**** THE INPUT

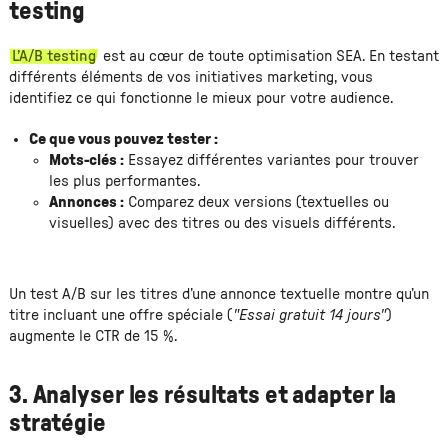
testing
L’A/B testing
est au cœur de toute optimisation SEA. En testant
différents éléments de vos initiatives marketing, vous
identifiez ce qui fonctionne le mieux pour votre audience.
Ce que vous pouvez tester :
Mots-clés :
Essayez différentes variantes pour trouver
les plus performantes.
Annonces :
Comparez deux versions (textuelles ou
visuelles) avec des titres ou des visuels différents.
Un test A/B sur les titres d’une annonce textuelle montre qu’un
titre incluant une offre spéciale (
"Essai gratuit 14 jours"
)
augmente le CTR de 15 %.
3. Analyser les résultats et adapter la
stratégie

********

Print the text of every record above line by line and word for word. Leave the pictures out.

SOLUTION TO THE PROBLEM:
testing
L’A/B testing
est au cœur de toute optimisation SEA. En testant
différents éléments de vos initiatives marketing, vous
identifiez ce qui fonctionne le mieux pour votre audience.
Ce que vous pouvez tester :
Mots-clés :
Essayez différentes variantes pour trouver
les plus performantes.
Annonces :
Comparez deux versions (textuelles ou
visuelles) avec des titres ou des visuels différents.
Un test A/B sur les titres d’une annonce textuelle montre qu’un
titre incluant une offre spéciale (
"Essai gratuit 14 jours"
)
augmente le CTR de 15 %.
3. Analyser les résultats et adapter la
stratégie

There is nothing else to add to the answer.